##### SOURCE INFORMATION #####

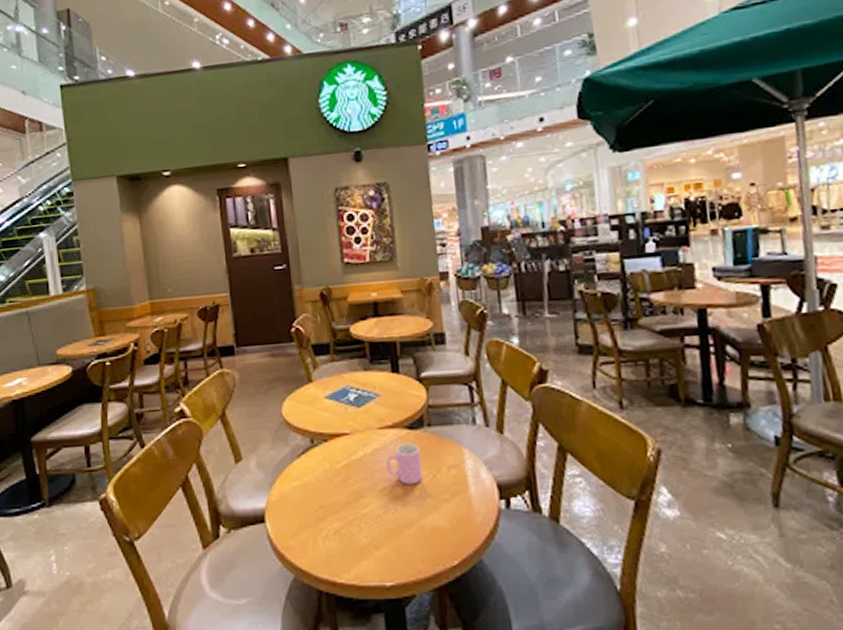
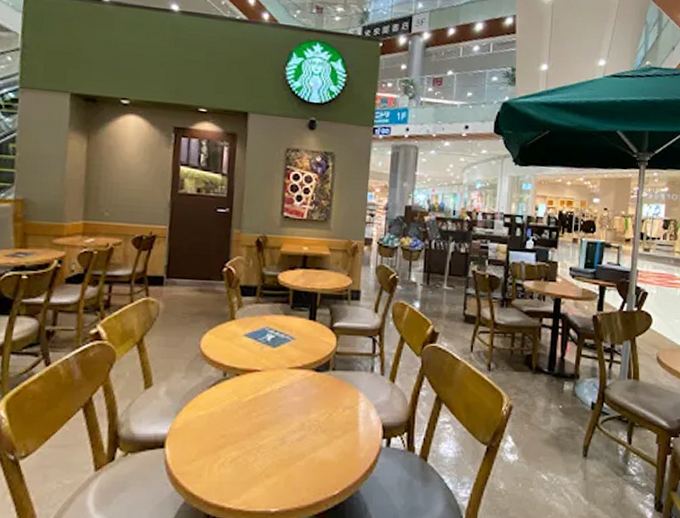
cup: present [386,443,423,485] -> none [289,383,322,421]

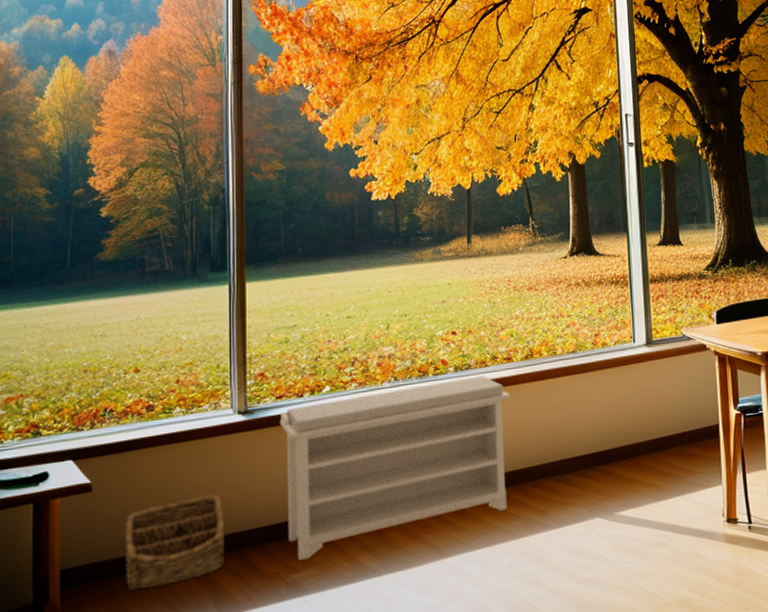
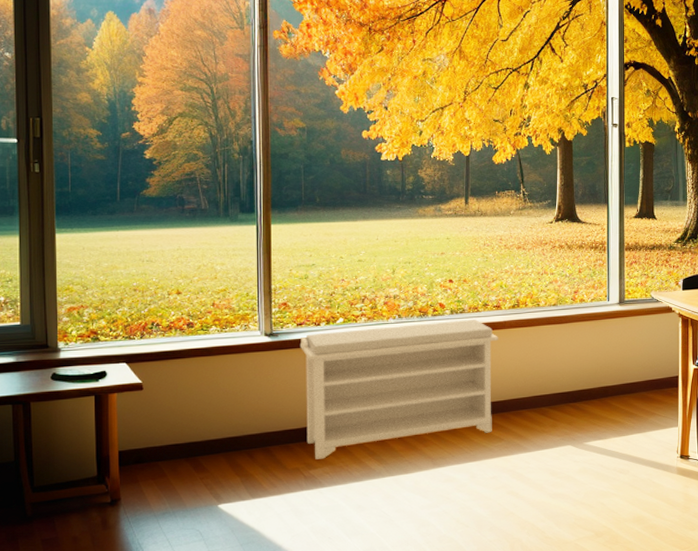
basket: present [124,494,225,591] -> none [170,400,254,472]

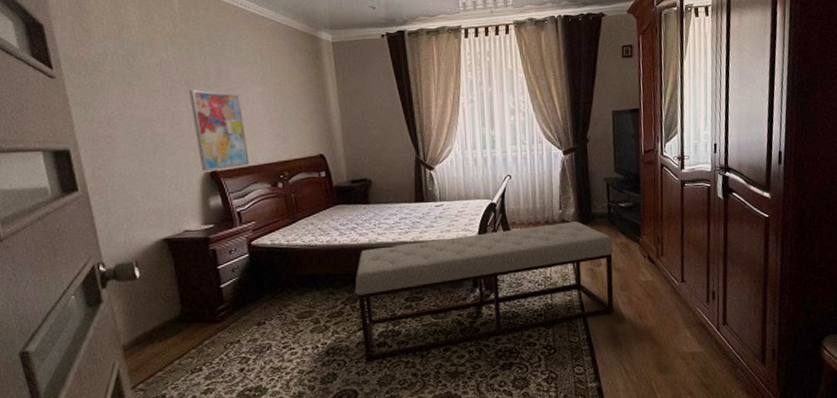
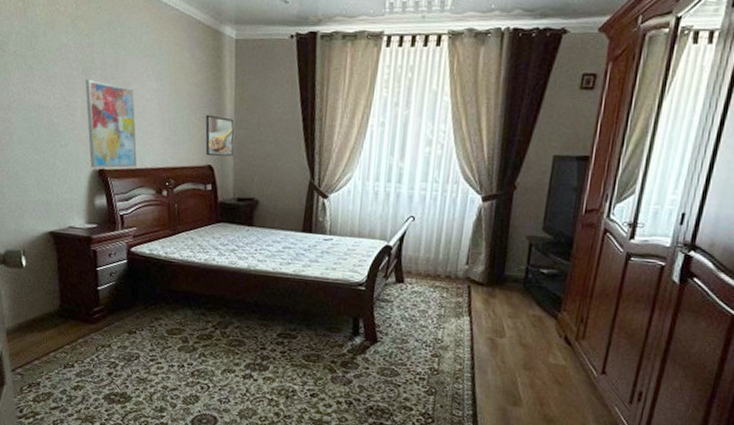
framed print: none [312,109,342,146] -> present [205,114,234,157]
bench: present [355,221,614,363] -> none [227,274,524,393]

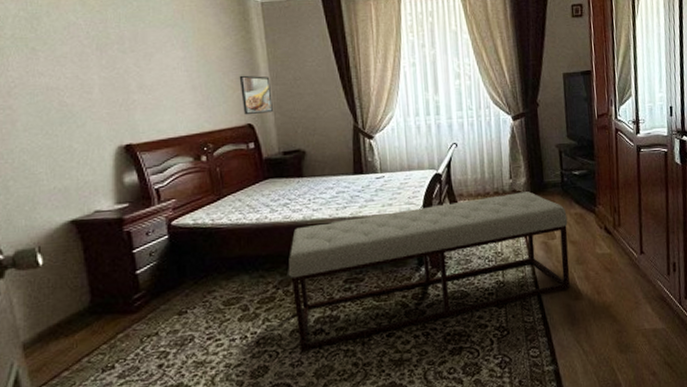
wall art: present [85,79,137,169] -> none [101,55,169,145]
bench: none [227,274,524,393] -> present [288,191,570,353]

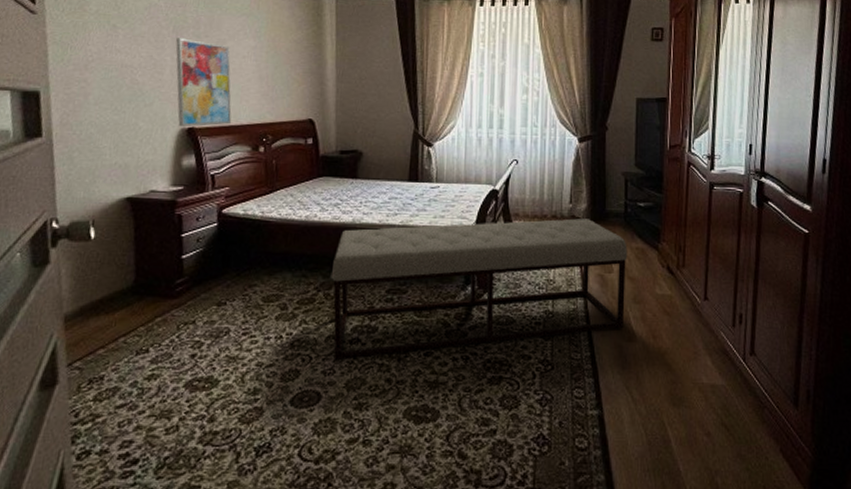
wall art: none [101,55,169,145] -> present [175,38,232,127]
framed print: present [239,75,273,115] -> none [305,69,336,110]

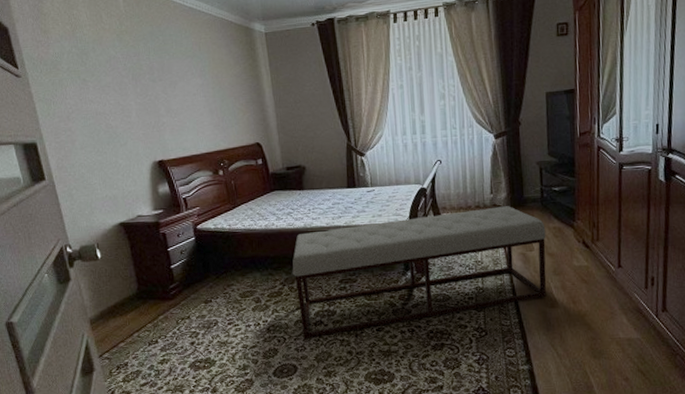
wall art: present [175,38,232,127] -> none [136,84,192,161]

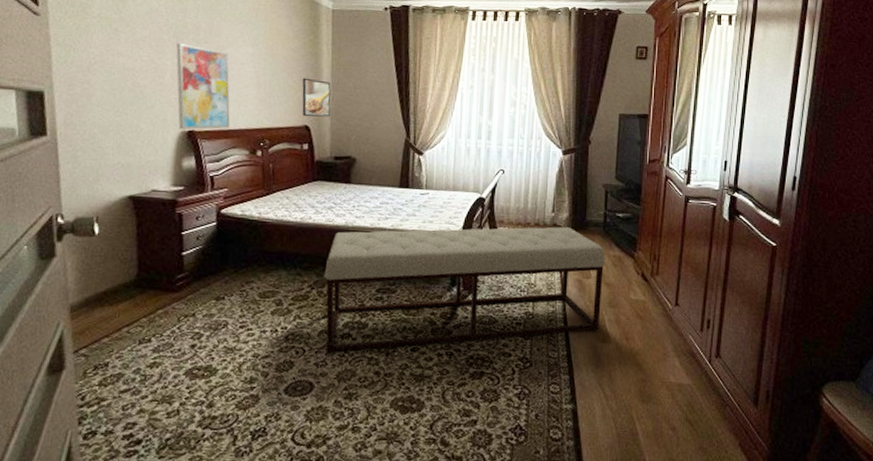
wall art: none [136,84,192,161] -> present [176,43,230,130]
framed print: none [248,99,277,135] -> present [302,77,331,117]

#####

**TASK REQUIREMENTS**
Drop the pictures, then transcribe the lines from the one containing "framed print: none [312,109,342,146]" to the end of the data above, exactly and nothing more.

**FINAL ANSWER**
framed print: none [312,109,342,146] -> present [205,114,234,157]
bench: present [355,221,614,363] -> none [227,274,524,393]

wall art: present [85,79,137,169] -> none [101,55,169,145]
bench: none [227,274,524,393] -> present [288,191,570,353]

wall art: none [101,55,169,145] -> present [175,38,232,127]
framed print: present [239,75,273,115] -> none [305,69,336,110]

wall art: present [175,38,232,127] -> none [136,84,192,161]

wall art: none [136,84,192,161] -> present [176,43,230,130]
framed print: none [248,99,277,135] -> present [302,77,331,117]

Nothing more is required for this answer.